Selected passage:
────────
Flat illustration of a rented house with a landlord checklist, smoke alarm and repair tools in a calm neighbourhood style

Rotherham Council has prosecuted a private landlord after officers found serious hazards at a rented property, including exposed electrical wiring, missing smoke alarms, fire safety concerns, poor security, defective windows, excess cold and evidence of rodent infestation.

The council said Zaffar Hussain, of Tinsley Drive in Sheffield, was responsible for a privately rented property on Foljambe Drive in Rotherham. After inspection, the council served a legal notice requiring remedial works to address the risks it had identified.

According to the council, the required works were not completed. Some repairs were attempted, but they were unfinished and did not resolve the hazards. Mr Hussain was convicted and ordered to pay a £4,000 fine, a £1,600 victim surcharge, £500 in compensation and £564.30 in prosecution costs, bringing the total to £6,664.30.

Why this case matters beyond one property

This is a local enforcement case, not a national rule change. Even so, it is a useful reminder for landlords because the problems described are not obscure technical issues. The council listed basic safety and condition failures: wiring, alarms, fire safety, windows, security, cold and pests.

Those are exactly the sorts of defects that can become more serious when they are treated as ordinary maintenance backlog rather than housing-standard risks. A landlord may see several small jobs. A council inspection may see a pattern of hazards affecting whether the home is safe, warm and suitable to occupy.

Here4 Landlords has previously covered wider housing hazards and warning signs landlords should not miss. The Rotherham case sits in the same practical territory: keep repair records current, respond properly to formal notices, and avoid letting unfinished works drift after risks have already been identified.

Formal notices change the risk level

The council’s account makes one point especially clear. The prosecution followed a legal notice requiring remedial works. That matters because a formal notice is not just another complaint, quote request or informal reminder. It sets out action the landlord is expected to take, and failure to respond can move the situation towards enforcement.

For landlords, the practical lesson is administrative as much as physical. When a council notice arrives, it should be logged with the date received, the required works, any deadlines, the person responsible for arranging each item, contractor updates, photographs, certificates and confirmation when the work is complete.

If work cannot be completed in the expected way, landlords should not simply let the matter sit. They may need to communicate clearly with the council, keep evidence of attempted works, and take appropriate professional advice where the notice or required remedy is unclear. The key point is that silence, partial repair and poor records can make a bad property-condition issue harder to defend.
────────
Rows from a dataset

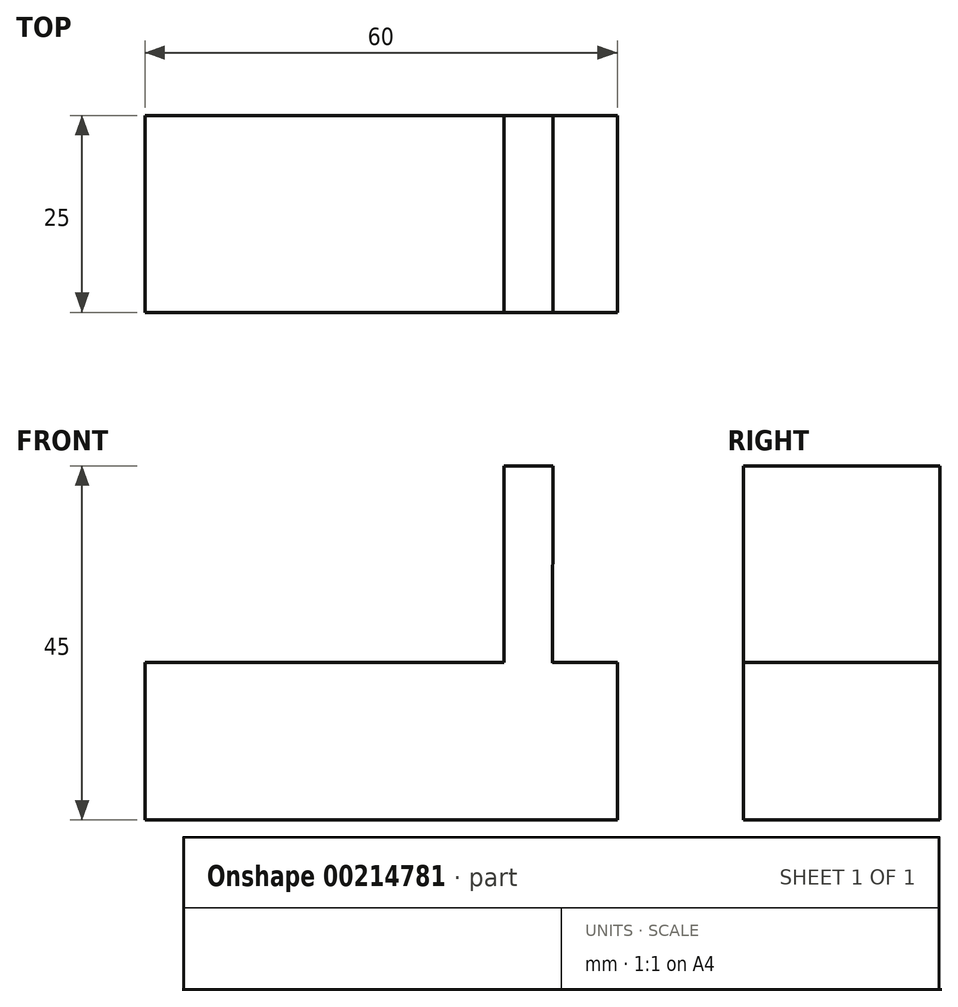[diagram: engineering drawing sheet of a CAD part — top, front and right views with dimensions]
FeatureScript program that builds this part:
annotation { "Feature Type Name" : "Feature", "Feature Type Description" : "" }
export const myFeature = defineFeature(function(context is Context, id is Id, definition is map)
    precondition{}
    {
        {
            var Q0;
            Q0=qCreatedBy(makeId("Front.planeOp"),FACE);
            var sketch = newSketch(context, id + "F0", { "sketchPlane" : qUnion([Q0])});
            skLineSegment(sketch, "E0.bottom", {"start": v(-67.64, 9.66) * mm, "end": v(-7.64, 9.66) * mm});
            skLineSegment(sketch, "E0.top", {"start": v(-67.64, -10.34) * mm, "end": v(-7.64, -10.34) * mm});
            skLineSegment(sketch, "E0.left", {"start": v(-67.64, 9.66) * mm, "end": v(-67.64, -10.34) * mm});
            skLineSegment(sketch, "E0.right", {"start": v(-7.64, 9.66) * mm, "end": v(-7.64, -10.34) * mm});
            skFitSpline(sketch, "E1", {"points": [v(-22.06, 9.66) * mm, v(7.49, 35.05) * mm, v(25.8, 16.25) * mm, v(42.65, 31.15) * mm, v(58.52, 36.03) * mm], "startDerivative": vector(102.2, 139.9) * mm, "endDerivative": vector(80.01, 3.52) * mm});
            skFitSpline(sketch, "E2.0", {"points": [v(-18.02, 6.7) * mm, v(-16.96, 8.16) * mm, v(-14.84, 11.07) * mm, v(-11.7, 15.26) * mm, v(-8.63, 19.2) * mm, v(-5.66, 22.73) * mm, v(-2.81, 25.76) * mm, v(-0.17, 28.14) * mm, v(1.76, 29.47) * mm, v(3.05, 30.13) * mm, v(3.86, 30.43) * mm, v(4.5, 30.56) * mm, v(4.87, 30.58) * mm, v(5.13, 30.55) * mm, v(5.3, 30.52) * mm, v(5.49, 30.47) * mm, v(5.68, 30.4) * mm, v(5.93, 30.26) * mm, v(6.35, 30.01) * mm, v(6.99, 29.53) * mm, v(7.88, 28.7) * mm, v(9.17, 27.29) * mm, v(10.91, 25.06) * mm, v(12.72, 22.5) * mm, v(14.2, 20.41) * mm, v(15.35, 18.85) * mm, v(16.53, 17.32) * mm, v(17.78, 15.85) * mm, v(19.13, 14.46) * mm, v(20.4, 13.4) * mm, v(21.56, 12.62) * mm, v(22.52, 12.1) * mm, v(23.4, 11.73) * mm, v(24.17, 11.5) * mm, v(24.77, 11.35) * mm, v(25.39, 11.25) * mm, v(26.21, 11.17) * mm, v(27.23, 11.18) * mm, v(28.39, 11.35) * mm, v(29.83, 11.74) * mm, v(31.42, 12.46) * mm, v(33.05, 13.52) * mm, v(34.5, 14.7) * mm, v(35.84, 15.98) * mm, v(37.1, 17.33) * mm, v(38.72, 19.18) * mm, v(40.26, 21.07) * mm, v(41.75, 22.89) * mm, v(42.84, 24.19) * mm, v(43.9, 25.38) * mm, v(44.75, 26.27) * mm, v(45.4, 26.9) * mm, v(45.85, 27.3) * mm, v(46.3, 27.68) * mm, v(46.88, 28.14) * mm, v(47.6, 28.63) * mm, v(48.76, 29.3) * mm, v(50.21, 29.92) * mm, v(52.06, 30.42) * mm, v(54.09, 30.74) * mm, v(56.3, 30.93) * mm, v(57.9, 31) * mm, v(58.74, 31.03) * mm]});
            skArc(sketch, "E3", {"start": v(58.52, 36.03) * mm, "mid": v(61.13, 33.64) * mm, "end": v(58.74, 31.03) * mm});
            skLineSegment(sketch, "E4", {"start": v(-22.06, 9.66) * mm, "end": v(-15.87, 9.65) * mm});
            skSolve(sketch);
        }
        {
            var Q0;
            Q0=makeQuery(id+"F0.imprint","IMPRINT",FACE,{"disambiguationData":[TD([[makeQuery(id+"F0.imprint","IMPRINT",EDGE,{"derivedFrom":sQuery(id+"F0.wireOp",EDGE,"E0.top")}),1.0]])]});
            extrude(context, id + "F1", {"entities" : qUnion([Q0]), "depth" : 25 * mm});
        }
        {
            var Q0;
            Q0=makeQuery(id+"F1.opExtrude","SWEPT_FACE",FACE,{"disambiguationData":[OSD([sQuery(id+"F0.wireOp",EDGE,"E4")])]});
            extrude(context, id + "F2", {"entities" : qUnion([Q0]), "operationType" : NewBodyOperationType.ADD, "depth" : 25 * mm});
        }
    });
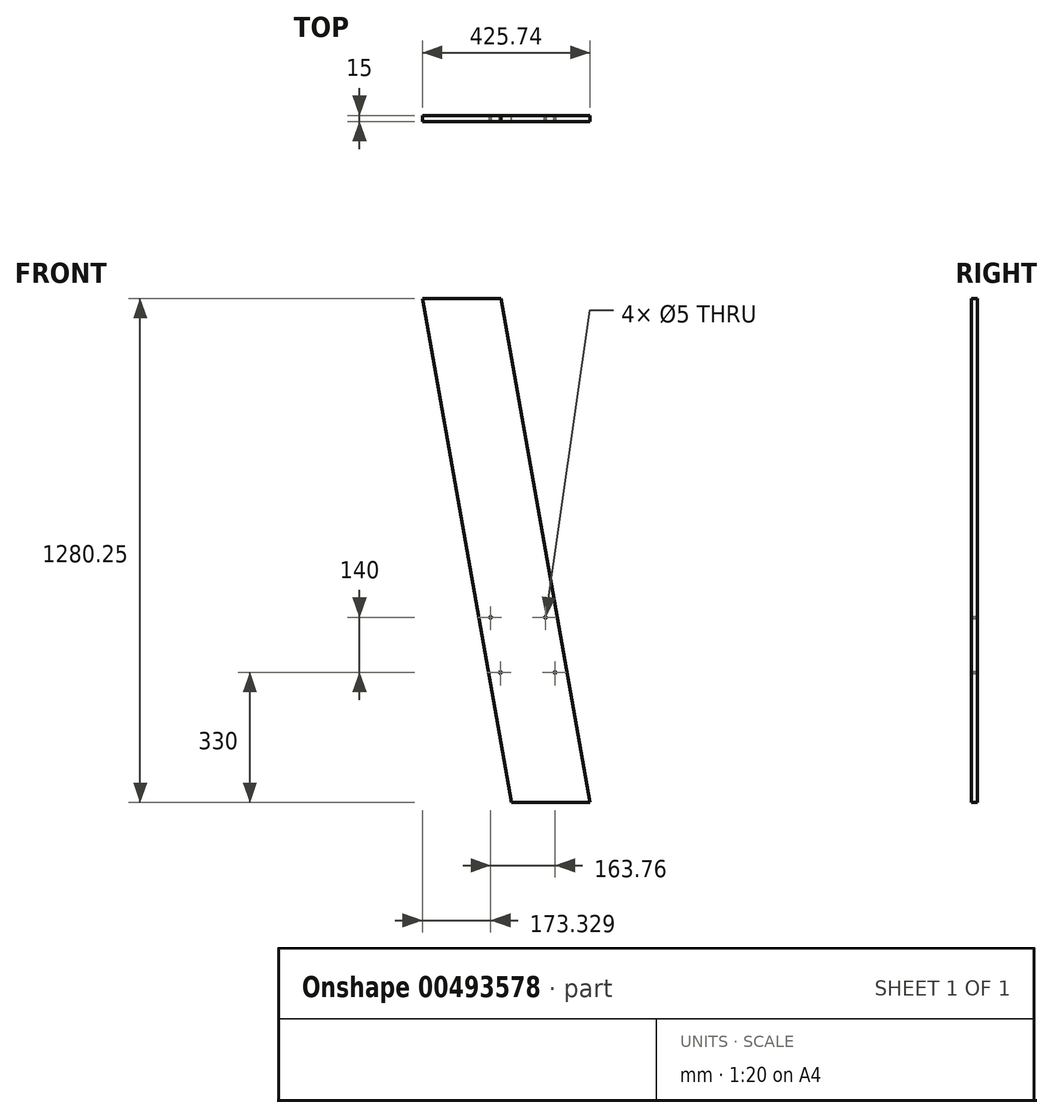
────────
Required work:
(1) List every hazard that the Rotherham landlord article says officers found at the rented property.
(2) Retype the part of the Rotherham landlord article starting at "For landlords, the" and ending at "harder to defend.".
The items play no part in any of the work here.

Solutions per task:
(1)
- Exposed electrical wiring
- Missing smoke alarms
- Fire safety concerns
- Poor security
- Defective windows
- Excess cold
- Evidence of rodent infestation

(2)
For landlords, the practical lesson is administrative as much as physical. When a council notice arrives, it should be logged with the date received, the required works, any deadlines, the person responsible for arranging each item, contractor updates, photographs, certificates and confirmation when the work is complete.

If work cannot be completed in the expected way, landlords should not simply let the matter sit. They may need to communicate clearly with the council, keep evidence of attempted works, and take appropriate professional advice where the notice or required remedy is unclear. The key point is that silence, partial repair and poor records can make a bad property-condition issue harder to defend.